Kenyan Court Clears Diageo’s $2.3 Billion Sale of East Africa Breweries Stake to Asahi

Kenya’s High Court has dismissed an application by Bia Tosha Distributors Limited seeking to halt Diageo’s planned sale of its majority stake in East African Breweries PLC (EABL) to Japan’s Asahi Group Holdings, clearing the way for the KSh 297 billion ( $2.3 billion) transaction to proceed.

Justice Bahati Mwamuye ruled on April 9 that the petitioner’s notice of motion dated 5th January 2026 is hereby dismissed, and lifted all interim orders that had previously frozen aspects of the deal. The court determined that Bia Tosha failed to meet the threshold required to sustain an injunction against the transaction, noting that blocking the sale would result in greater commercial harm.

Bia Tosha, a major beer distributor for EABL, had approached the court arguing that the sale would undermine its ability to enforce judgments in ongoing contractual disputes with Diageo’s Kenyan operations and adversely affect its distribution rights following the change in ownership. Its lawyer, Kenneth Kipligat, had warned that Diageo’s exit from Kenya would leave the firm with limited recourse. However, the judge held that the issues raised were primarily contractual in nature and could be pursued through separate legal proceedings without interrupting the ownership transfer. The court emphasized that a private commercial dispute between parties does not justify suspending a major corporate transaction of this scale. The underlying dispute between Bia Tosha and EABL will continue independently before the courts.

Transaction Detail

The transaction, announced on December 17, 2025, involves Diageo selling its entire interest in East African operations through two inter-conditional share purchase agreements with a combined equity value consideration of $3 billion. For Diageo Kenya Limited (DKL), the seller is Diageo Holdings Netherlands B.V. while the buyers are Asahi Group Holdings Ltd. and its subsidiary Asahi Europe & International Ltd (AEI). The agreement covers the transfer of 100 percent of the shares in DKL for a consideration of 2,354 million US dollars on an equity value basis, equivalent to approximately 365.2 billion yen. For UDV (Kenya) Limited (UDVK), the seller is Diageo Great Britain Limited and the buyers are again Asahi Group Holdings Ltd. and AEI, with the transfer of 53.68 percent of the shares in UDVK for 646 million US dollars on an equity value basis.

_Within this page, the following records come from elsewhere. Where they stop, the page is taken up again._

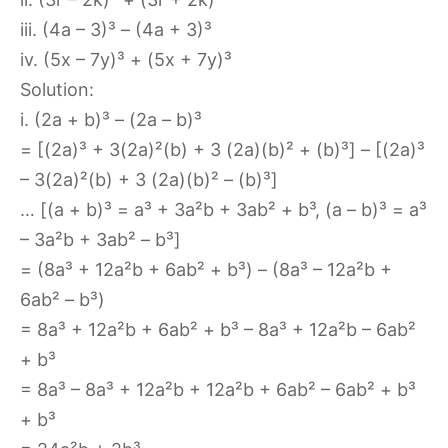
iii. (4a – 3)³ – (4a + 3)³
iv. (5x – 7y)³ + (5x + 7y)³
Solution:
i. (2a + b)³ – (2a – b)³
= [(2a)³ + 3(2a)²(b) + 3 (2a)(b)² + (b)³] – [(2a)³
– 3(2a)²(b) + 3 (2a)(b)² – (b)³]
… [(a + b)³ = a³ + 3a²b + 3ab² + b³, (a – b)³ = a³
– 3a²b + 3ab² – b³]
= (8a³ + 12a²b + 6ab² + b³) – (8a³ – 12a²b +
6ab² – b³)
= 8a³ + 12a²b + 6ab² + b³ – 8a³ + 12a²b – 6ab²
+ b³
= 8a³ – 8a³ + 12a²b + 12a²b + 6ab² – 6ab² + b³
+ b³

Both agreements are subject to the same conditions precedent, namely receipt of merger control approvals from the Competition Authority of Kenya, the competent authority in Uganda, and the Fair Competition Commission of Tanzania. Through the transaction, Asahi will indirectly acquire Diageo’s 65 percent controlling stake in EABL, a dominant player in beer, spirits, and ready-to-drink beverages across Kenya, Uganda, and Tanzania. The remaining 35 percent of EABL shares are held by public minority shareholders. Asahi has indicated it has no intention of acquiring the publicly traded shares beyond the 65 percent stake and plans to seek exemptions from mandatory takeover offer requirements from the relevant capital markets authorities in Kenya, Uganda, and Tanzania. It also intends to maintain EABL’s listing status on the securities exchanges in the three countries.

The deal timeline shows that Asahi made the decision to acquire the stakes and executed the share purchase agreements on December 17, 2025. Receipt of the relevant merger control approvals is anticipated in the second half of calendar year 2026, with closing of the transaction also expected in the second half of 2026.

The High Court’s April 9 ruling effectively restores the transaction timeline after several months of legal uncertainty. Regulatory approval processes had already been allowed to continue uninterrupted. With the injunction lifted, Diageo is now free to proceed with the sale, subject to the remaining standard regulatory and completion conditions. This marks Diageo’s full exit from its direct interests in EABL and represents a significant ownership transition for one of East Africa’s largest listed companies.